Tell me a bit about your current book project “Complicit Participation.” 

It should be out later this year. The example that I gave of Branden Jacobs-Jenkins’ “An Octoroon” is the primary example of the kinds of theatrical moments that I’m looking at in that book, and also an example of why the title is “Complicit Participation.” I realized, over the course of writing a book that’s focused on audience participation in theaters of racial justice, that so much of this participation was more like the auction scene that I described. While the goal of the production might have been to disturb racial prejudice and to ask audiences to confront white supremacy, audiences are often participating in a way that I call “complicit.” They are participating in ways that are entrenched in white supremacy, and maybe they’re enjoying the challenge to them. In this case, there is the opportunity to perform some of their prejudices and deep psychic interests and see what it would be like to, for example, bid at a “slave auction”  from history. I came to feel that audience participation in theaters of racial justice often did not do what the productions were hoping it would do. Sometimes they were participating in the theater as a sort of outlet for concerns, for the opportunity to pat yourself on the back and say, ‘Oh, look at me, I’m a good ally and I supported this experimental theater production that featured authors of color and actors of color on the stage.’ Then they could participate in these kinds of safe theatrical ways and avoid having to participate in efforts that make social change. So unfortunately, the book takes a hard look at the limits of what theater is doing and at the limits of white allyship. Allyship can  become just a performance, just knowing the words to say, or knowing the ways to perform in the world so that you seem like a good white ally without taking any steps to give up privilege or to lift up the people that you’re supposed to be allied with. 

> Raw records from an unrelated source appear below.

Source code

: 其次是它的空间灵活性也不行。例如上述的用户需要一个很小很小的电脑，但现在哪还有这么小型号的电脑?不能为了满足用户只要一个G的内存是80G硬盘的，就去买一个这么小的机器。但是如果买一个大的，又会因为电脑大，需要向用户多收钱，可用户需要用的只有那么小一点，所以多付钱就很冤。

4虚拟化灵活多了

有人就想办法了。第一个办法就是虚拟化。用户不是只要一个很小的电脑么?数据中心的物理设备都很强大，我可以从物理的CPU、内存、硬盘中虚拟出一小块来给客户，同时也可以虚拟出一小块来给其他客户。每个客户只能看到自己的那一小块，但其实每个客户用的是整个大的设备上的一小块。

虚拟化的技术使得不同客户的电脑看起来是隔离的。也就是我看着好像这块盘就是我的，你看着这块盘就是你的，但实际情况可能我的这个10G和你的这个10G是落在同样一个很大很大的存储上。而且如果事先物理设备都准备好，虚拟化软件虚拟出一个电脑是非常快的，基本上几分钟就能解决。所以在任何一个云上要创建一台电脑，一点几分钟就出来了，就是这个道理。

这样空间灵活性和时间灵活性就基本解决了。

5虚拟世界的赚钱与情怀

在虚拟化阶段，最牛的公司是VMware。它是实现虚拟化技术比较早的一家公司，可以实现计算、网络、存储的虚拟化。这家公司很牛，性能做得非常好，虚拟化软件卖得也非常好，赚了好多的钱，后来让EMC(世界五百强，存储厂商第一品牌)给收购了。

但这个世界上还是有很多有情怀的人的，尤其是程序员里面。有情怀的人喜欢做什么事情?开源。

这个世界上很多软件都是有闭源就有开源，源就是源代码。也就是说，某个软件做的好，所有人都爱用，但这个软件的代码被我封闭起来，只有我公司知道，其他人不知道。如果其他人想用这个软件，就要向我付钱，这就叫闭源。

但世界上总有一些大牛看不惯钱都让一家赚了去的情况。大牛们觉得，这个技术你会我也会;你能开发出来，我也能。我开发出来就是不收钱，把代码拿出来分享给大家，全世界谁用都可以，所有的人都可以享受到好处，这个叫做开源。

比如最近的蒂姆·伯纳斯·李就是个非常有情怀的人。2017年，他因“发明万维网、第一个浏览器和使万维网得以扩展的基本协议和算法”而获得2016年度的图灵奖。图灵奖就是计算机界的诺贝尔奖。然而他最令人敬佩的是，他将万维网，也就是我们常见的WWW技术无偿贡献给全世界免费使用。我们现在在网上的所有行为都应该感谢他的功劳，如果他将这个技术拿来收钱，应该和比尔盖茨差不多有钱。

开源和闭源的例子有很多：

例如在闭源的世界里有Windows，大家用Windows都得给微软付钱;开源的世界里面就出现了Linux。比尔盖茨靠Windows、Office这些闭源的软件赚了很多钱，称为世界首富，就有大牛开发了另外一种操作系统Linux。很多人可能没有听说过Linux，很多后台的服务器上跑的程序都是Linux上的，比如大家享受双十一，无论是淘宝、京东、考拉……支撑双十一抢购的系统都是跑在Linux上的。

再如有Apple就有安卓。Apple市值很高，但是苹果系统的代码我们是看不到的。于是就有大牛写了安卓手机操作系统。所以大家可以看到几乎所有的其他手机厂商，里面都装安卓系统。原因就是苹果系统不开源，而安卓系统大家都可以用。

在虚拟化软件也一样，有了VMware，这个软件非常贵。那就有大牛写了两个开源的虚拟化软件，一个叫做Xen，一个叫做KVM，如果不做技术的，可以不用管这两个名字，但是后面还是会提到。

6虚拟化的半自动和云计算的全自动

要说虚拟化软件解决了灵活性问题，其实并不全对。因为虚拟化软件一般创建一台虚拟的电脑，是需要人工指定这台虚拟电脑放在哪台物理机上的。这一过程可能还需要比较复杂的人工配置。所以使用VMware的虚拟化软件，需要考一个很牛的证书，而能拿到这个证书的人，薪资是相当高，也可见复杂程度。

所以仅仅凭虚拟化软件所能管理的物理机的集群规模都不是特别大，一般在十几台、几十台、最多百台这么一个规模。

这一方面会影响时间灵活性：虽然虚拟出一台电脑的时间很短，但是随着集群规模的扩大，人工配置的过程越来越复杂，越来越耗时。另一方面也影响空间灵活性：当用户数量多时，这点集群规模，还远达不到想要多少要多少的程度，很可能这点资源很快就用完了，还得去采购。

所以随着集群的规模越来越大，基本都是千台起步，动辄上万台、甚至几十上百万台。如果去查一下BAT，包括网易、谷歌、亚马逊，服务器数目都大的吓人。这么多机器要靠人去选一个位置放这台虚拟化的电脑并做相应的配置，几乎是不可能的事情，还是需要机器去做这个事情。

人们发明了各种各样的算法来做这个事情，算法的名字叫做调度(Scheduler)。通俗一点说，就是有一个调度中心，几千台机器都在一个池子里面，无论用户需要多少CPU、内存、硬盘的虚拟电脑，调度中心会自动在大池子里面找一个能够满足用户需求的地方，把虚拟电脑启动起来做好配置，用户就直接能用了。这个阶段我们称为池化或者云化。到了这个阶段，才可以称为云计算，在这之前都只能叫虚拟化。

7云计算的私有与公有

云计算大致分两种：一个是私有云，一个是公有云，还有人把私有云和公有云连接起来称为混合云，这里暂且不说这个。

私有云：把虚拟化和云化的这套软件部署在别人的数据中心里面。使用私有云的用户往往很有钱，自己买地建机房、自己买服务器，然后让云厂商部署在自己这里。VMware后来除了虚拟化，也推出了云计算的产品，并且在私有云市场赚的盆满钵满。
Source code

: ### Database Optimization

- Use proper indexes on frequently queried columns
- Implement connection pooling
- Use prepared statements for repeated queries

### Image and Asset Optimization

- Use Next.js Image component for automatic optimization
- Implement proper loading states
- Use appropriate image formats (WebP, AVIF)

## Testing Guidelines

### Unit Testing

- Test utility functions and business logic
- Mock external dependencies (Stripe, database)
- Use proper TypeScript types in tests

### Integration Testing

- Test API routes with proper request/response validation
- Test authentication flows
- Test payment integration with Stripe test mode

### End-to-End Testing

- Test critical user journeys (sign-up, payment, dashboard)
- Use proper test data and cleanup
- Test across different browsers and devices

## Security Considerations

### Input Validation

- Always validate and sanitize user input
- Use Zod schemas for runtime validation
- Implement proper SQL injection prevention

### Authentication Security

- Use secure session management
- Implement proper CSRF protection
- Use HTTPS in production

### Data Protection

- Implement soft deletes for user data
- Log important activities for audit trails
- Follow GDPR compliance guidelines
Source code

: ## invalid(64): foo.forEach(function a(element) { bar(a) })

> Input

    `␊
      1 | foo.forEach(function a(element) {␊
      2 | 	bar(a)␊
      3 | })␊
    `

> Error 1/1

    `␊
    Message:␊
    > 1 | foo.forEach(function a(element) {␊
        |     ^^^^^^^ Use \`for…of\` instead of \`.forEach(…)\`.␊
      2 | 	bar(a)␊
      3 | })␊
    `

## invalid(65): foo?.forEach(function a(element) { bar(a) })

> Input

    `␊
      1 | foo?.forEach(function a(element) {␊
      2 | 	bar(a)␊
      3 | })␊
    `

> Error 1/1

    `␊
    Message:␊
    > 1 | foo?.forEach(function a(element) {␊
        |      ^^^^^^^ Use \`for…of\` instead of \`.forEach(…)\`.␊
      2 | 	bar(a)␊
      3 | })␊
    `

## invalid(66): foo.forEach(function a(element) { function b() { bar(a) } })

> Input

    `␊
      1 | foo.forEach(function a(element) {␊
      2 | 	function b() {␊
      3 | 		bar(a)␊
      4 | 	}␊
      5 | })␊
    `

What does Women’s History Month mean to you? 

It’s an important moment for me as a professor and researcher to make sure that the courses I’m teaching include women’s history and that my research is thinking about where women’s voices are. Often, with so much of history, women’s voices weren’t recorded, they weren’t considered important. Back to what we were talking about with the “great books.” There wasn’t the possibility through much of history for women’s voices to be designated   as great. They were discouraged at every turn. We must remember that  traditional history has silenced women, and we don’t have so much of their history. It’s good to take this month to think about that—to make sure that we aren’t repeating those historical patterns in our own curriculum, our own teaching, our own research efforts. We can pause to reflect on what was lost from  women’s history.